When I asked Jolie about her father, she said, “We’ve decided not to be public about our relationship.”
Then: “I will say we have spoken … and hadn’t spoken for six and a half years. Which is good. Or it needed to happen.”
Then: “We don’t really have a relationship, but we’re in contact. And wish each other well.”
Then: “I think we’ve realized there’s been too much discussion. Him discussing me publicly. I’ve had to comment on him. I think it’s best that, if we try to have any relationship in the future, we do it quietly.”
“Artists raise their kids differently. We communicate to the point where we probably annoy our children. We have art around the house, we have books, we go to plays, we talk. Our focus is art and painting and dress-up and singing. It’s what we love. So I think you can see how artists in some way raise other artists.”
I met Jolie again in Washington, D.C., at the Hay-Adams, one of the oldest hotels in the country. It’s across the street from the White House. She had come to town with her two daughters—“Brad took the boys to L.A.”—to attend a ceremony, where she would give an award to the widow of murdered journalist Daniel Pearl, Mariane Pearl, who she portrayed in A Mighty Heart, then give a speech at the Council on Foreign Relations.
How did you become involved with refugees?
“I traveled to Cambodia for the first Tomb Raider. I got to this country and expected broken, angry people, and found smiling, kind, warm people. We were doing one shot, and they said, ‘Don’t move to the side, because there are mines over there.’ I’d go to the market and see the land-mine victims. That was one step in realizing there was so much of the world I was blind to.”

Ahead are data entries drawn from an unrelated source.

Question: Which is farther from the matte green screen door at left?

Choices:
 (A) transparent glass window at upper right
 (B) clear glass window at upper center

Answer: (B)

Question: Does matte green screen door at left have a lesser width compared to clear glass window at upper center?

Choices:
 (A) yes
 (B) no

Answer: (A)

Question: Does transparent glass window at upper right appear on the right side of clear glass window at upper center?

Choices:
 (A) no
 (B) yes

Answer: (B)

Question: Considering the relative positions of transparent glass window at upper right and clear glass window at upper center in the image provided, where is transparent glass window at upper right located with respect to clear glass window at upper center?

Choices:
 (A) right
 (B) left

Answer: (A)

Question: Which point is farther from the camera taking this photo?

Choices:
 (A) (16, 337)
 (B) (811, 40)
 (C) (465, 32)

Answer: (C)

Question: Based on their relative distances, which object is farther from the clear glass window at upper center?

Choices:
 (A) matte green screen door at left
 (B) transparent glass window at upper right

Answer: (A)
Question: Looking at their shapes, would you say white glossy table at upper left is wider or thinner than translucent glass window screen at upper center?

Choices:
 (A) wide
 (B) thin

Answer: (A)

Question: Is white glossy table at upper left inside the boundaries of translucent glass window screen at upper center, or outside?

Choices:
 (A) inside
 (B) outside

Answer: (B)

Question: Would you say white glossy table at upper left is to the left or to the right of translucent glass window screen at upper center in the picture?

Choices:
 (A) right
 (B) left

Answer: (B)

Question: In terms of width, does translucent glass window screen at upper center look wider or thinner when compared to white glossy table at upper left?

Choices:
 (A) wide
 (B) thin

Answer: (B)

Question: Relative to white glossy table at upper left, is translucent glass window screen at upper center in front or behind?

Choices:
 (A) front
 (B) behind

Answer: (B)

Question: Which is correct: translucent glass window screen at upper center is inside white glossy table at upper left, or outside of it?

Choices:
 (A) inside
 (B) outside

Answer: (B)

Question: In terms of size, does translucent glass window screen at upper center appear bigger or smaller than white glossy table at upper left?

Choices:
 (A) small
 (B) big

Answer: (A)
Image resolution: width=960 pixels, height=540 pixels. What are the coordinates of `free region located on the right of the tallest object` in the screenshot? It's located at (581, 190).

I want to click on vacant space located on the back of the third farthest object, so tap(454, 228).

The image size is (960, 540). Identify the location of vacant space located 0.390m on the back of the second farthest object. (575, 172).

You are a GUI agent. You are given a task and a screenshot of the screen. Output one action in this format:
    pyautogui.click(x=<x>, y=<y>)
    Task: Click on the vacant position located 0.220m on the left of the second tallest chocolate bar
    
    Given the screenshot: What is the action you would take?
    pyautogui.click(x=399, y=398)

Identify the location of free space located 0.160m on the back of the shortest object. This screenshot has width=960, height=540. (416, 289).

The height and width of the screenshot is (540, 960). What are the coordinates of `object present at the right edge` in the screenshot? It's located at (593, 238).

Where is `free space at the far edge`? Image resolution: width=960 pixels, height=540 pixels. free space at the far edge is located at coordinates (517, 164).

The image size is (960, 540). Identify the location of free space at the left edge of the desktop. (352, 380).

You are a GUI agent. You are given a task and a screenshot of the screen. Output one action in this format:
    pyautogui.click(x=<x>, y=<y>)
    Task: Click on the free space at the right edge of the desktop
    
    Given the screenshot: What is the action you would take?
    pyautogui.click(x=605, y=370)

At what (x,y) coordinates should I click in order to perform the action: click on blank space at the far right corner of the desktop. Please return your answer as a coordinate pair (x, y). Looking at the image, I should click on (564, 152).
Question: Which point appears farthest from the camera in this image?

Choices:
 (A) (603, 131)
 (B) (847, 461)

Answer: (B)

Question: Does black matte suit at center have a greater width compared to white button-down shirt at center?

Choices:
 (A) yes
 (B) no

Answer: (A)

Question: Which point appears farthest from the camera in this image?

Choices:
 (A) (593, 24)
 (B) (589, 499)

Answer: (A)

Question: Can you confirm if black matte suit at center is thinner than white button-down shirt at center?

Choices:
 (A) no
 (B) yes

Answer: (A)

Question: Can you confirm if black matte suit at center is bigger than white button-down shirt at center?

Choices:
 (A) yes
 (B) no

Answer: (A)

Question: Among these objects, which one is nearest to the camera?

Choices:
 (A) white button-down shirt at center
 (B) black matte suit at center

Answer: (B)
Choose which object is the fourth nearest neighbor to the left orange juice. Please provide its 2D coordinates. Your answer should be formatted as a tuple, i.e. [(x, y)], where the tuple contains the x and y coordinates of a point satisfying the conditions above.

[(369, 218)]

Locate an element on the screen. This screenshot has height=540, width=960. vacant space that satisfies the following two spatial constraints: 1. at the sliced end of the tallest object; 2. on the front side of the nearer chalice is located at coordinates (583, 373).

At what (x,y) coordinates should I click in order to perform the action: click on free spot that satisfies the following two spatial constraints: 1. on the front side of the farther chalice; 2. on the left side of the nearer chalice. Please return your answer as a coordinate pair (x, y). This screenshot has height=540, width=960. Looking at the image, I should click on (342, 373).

Jolie took several trips with the U.N., visiting, among other countries, Cambodia, Pakistan, and Sierra Leone.
“This was actually one of the things that brought us together. Though he wasn’t as publicly active, I found him to be very aware of the world, very curious, very compassionate. In his private way, he had been doing a lot. When we met, we realized our common goals were that we both wanted to be involved in the world and see what we could do. We have similar interests but different approaches. He’s more involved in rebuilding New Orleans, environmental issues, green sustainability. I am more refugees. But when it comes to common goals—orphans, orphans’ rights, children—we support each other. It brings us together and makes our relationship work.”
The conversation drifted back to the media, the paparazzi. I asked if she ever reads tabloid stories about other people, other stars.
“I would never do that because I have good friends I would be reading about and I don’t want it even in my head have a negative fairy tale about somebody I like. I don’t want it in my thoughts. I owe it to them not to pay attention. I know it’s not true. Over 95 percent of what’s said about us is entirely untrue.”